— Activity —
Each line below that contains the word "lists" must be copied.

— Extracted records —

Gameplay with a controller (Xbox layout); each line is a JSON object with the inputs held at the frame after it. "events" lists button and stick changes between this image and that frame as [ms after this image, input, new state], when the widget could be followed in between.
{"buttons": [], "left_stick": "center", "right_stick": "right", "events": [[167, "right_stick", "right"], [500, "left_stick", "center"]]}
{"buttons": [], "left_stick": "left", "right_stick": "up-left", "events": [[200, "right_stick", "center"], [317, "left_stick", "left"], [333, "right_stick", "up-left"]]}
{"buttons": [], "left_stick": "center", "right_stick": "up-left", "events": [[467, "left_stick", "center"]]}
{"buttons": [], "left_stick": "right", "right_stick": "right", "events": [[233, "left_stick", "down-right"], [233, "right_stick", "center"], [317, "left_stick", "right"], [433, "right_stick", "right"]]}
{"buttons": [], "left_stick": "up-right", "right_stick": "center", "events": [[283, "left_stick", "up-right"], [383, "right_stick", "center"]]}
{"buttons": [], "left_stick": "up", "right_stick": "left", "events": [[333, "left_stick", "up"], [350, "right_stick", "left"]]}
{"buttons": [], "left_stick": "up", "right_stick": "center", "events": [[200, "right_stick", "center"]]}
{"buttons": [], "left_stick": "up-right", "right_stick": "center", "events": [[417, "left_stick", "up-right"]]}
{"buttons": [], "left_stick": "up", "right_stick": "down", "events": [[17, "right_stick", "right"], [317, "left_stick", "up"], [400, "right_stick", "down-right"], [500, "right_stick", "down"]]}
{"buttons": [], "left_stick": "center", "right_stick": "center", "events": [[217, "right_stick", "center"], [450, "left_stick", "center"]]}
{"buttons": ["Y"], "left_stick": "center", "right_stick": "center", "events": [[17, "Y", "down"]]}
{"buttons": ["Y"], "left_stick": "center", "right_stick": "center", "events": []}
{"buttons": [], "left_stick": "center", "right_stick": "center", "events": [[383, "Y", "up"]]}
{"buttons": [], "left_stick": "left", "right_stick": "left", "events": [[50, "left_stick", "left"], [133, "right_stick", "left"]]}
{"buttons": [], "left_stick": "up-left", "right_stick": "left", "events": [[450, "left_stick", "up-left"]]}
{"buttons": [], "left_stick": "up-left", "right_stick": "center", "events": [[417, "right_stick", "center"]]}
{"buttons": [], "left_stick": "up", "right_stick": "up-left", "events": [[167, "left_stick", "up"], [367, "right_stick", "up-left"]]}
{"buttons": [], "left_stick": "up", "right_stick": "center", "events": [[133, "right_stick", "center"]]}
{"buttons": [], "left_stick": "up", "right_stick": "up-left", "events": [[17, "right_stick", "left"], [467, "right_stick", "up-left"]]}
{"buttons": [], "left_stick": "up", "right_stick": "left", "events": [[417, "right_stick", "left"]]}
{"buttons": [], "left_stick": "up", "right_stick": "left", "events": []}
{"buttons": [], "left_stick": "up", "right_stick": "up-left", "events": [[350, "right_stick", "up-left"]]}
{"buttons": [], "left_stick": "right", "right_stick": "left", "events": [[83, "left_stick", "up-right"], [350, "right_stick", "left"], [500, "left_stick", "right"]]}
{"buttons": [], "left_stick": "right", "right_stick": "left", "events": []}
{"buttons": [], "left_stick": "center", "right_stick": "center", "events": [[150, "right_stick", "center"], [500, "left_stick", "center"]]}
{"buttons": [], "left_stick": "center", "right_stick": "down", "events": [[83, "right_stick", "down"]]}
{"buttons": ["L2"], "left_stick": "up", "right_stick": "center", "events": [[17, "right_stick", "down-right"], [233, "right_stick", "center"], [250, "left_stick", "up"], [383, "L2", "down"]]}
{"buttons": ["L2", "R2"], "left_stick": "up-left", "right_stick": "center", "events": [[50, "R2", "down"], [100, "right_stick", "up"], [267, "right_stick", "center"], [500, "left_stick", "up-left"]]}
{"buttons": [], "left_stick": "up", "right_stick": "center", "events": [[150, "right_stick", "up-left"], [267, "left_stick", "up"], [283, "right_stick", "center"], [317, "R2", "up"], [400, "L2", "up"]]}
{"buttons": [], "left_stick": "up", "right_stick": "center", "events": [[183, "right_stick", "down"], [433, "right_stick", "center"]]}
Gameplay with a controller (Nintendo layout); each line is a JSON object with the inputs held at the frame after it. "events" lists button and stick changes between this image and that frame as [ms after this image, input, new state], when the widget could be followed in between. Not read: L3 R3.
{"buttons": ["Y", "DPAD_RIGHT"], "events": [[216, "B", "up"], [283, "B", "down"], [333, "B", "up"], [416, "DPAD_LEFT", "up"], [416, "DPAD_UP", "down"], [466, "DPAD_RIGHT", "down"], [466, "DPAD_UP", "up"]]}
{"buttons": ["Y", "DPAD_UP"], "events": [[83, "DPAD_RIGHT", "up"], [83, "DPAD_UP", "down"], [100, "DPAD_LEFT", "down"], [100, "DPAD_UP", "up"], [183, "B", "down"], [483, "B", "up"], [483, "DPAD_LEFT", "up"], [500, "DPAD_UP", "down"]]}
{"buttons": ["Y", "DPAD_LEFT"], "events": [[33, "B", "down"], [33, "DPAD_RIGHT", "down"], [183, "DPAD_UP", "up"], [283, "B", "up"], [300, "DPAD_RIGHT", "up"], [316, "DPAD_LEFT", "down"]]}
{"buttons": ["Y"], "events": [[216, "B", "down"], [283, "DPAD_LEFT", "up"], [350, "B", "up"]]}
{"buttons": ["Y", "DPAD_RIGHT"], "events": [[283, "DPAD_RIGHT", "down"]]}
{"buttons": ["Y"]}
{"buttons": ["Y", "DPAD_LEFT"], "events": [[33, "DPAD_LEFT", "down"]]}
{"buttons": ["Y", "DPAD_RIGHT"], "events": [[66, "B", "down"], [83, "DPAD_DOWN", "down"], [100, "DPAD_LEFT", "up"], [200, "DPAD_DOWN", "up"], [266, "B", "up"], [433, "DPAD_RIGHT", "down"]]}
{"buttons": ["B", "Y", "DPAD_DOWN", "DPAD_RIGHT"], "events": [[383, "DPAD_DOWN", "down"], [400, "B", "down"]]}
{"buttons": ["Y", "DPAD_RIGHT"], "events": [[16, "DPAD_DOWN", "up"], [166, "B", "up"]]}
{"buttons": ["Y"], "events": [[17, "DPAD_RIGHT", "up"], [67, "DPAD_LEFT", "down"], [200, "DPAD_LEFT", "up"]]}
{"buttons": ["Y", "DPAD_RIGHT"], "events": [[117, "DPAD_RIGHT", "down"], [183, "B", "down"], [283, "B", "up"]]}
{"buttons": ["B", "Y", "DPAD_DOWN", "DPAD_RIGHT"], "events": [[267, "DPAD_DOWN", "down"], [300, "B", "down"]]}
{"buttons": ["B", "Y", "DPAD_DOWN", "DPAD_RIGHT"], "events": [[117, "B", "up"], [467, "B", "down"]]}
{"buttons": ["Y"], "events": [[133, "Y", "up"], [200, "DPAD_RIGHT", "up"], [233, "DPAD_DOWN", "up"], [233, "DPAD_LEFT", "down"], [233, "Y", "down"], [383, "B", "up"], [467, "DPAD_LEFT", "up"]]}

— Exercise answer —
Gameplay with a controller (Xbox layout); each line is a JSON object with the inputs held at the frame after it. "events" lists button and stick changes between this image and that frame as [ms after this image, input, new state], when the widget could be followed in between.
Gameplay with a controller (Nintendo layout); each line is a JSON object with the inputs held at the frame after it. "events" lists button and stick changes between this image and that frame as [ms after this image, input, new state], when the widget could be followed in between. Not read: L3 R3.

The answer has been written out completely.